## 課題一覧
1. 次の(a)〜(c)がそれぞれ研究報告の内容と合っているかを「はい」か「いいえ」で答え、判断の根拠となる研究報告の語句をそのまま引用してください。(a) 研究代表者は九州栄養福祉大学の教授である。(b) 阿部義人は九州大学に所属している。(c) 研究課題番号は19K06376である。
2. 研究報告の「Co-Investigator(Kenkyū-buntansha)」で始まる部分を、人名・所属・職位・番号を残して箇条書きに書き直してください。

## 対象の文章
* * * *
2020 Fiscal Year Research-status Report
鶏卵由来ペプチドのアミロイド線維形成阻止機構の解明と疾患予防効果の検証
Project/Area Number |
19K06376
|
Research Institution | Kyushu Nutrition Welfare University |
Principal Investigator |
杉元 康志 九州栄養福祉大学, 食物栄養学部, 教授 (10100736)
|
Co-Investigator(Kenkyū-buntansha) |
日下部 宜宏 九州大学, 農学研究院, 教授 (30253595)
阿部 義人 国際医療福祉大学, 福岡保健医療学部, 教授 (60315091)
* * * *
## 抜粋した行
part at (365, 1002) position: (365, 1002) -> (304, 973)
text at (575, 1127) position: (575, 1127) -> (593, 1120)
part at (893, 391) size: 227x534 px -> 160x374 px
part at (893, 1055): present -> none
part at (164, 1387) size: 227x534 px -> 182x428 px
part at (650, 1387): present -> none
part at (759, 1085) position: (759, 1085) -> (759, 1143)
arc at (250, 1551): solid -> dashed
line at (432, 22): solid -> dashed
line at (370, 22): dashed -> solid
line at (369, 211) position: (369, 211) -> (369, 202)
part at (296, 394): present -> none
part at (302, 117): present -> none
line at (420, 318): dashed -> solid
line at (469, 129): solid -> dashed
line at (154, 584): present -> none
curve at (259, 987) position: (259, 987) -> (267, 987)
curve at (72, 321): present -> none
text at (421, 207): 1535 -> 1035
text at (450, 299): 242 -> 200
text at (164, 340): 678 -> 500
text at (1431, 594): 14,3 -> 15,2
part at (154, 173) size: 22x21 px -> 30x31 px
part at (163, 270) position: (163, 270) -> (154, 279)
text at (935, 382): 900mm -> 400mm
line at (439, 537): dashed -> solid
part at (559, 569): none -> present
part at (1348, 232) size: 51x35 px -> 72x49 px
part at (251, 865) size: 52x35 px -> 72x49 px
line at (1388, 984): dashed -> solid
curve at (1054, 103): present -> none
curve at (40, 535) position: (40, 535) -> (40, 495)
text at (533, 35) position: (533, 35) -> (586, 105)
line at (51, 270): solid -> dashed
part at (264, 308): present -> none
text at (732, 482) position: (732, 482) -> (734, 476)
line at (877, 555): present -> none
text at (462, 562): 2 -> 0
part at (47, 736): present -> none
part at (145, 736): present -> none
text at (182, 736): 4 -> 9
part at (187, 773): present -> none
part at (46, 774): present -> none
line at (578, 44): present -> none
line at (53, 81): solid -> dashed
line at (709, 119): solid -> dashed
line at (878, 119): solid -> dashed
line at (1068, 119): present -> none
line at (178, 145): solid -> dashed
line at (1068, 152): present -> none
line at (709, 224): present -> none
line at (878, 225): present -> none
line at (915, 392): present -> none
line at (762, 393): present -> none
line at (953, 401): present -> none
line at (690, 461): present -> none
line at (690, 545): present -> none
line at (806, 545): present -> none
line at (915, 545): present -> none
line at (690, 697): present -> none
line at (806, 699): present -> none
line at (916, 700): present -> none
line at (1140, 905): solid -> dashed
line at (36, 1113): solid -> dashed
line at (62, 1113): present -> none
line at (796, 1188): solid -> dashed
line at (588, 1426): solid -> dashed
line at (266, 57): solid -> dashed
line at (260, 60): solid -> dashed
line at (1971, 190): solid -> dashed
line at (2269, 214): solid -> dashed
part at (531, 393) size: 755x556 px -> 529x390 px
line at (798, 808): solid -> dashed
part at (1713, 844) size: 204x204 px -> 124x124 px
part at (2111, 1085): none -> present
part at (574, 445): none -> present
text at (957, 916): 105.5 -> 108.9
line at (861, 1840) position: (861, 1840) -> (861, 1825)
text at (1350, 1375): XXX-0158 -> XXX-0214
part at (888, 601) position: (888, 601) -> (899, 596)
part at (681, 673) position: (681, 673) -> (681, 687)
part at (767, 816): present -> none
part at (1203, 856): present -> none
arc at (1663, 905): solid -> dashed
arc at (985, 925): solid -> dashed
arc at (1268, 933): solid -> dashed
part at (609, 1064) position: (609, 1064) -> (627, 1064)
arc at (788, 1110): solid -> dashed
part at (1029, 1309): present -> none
* * * *
## 課題の解答
1.
(a) はい:「杉元 康志 九州栄養福祉大学, 食物栄養学部, 教授」
(b) いいえ:「阿部 義人 国際医療福祉大学, 福岡保健医療学部, 教授」
(c) はい:「19K06376」

2.
研究分担者
- 日下部 宜宏:九州大学 農学研究院 教授(30253595)
- 阿部 義人:国際医療福祉大学 福岡保健医療学部 教授(60315091)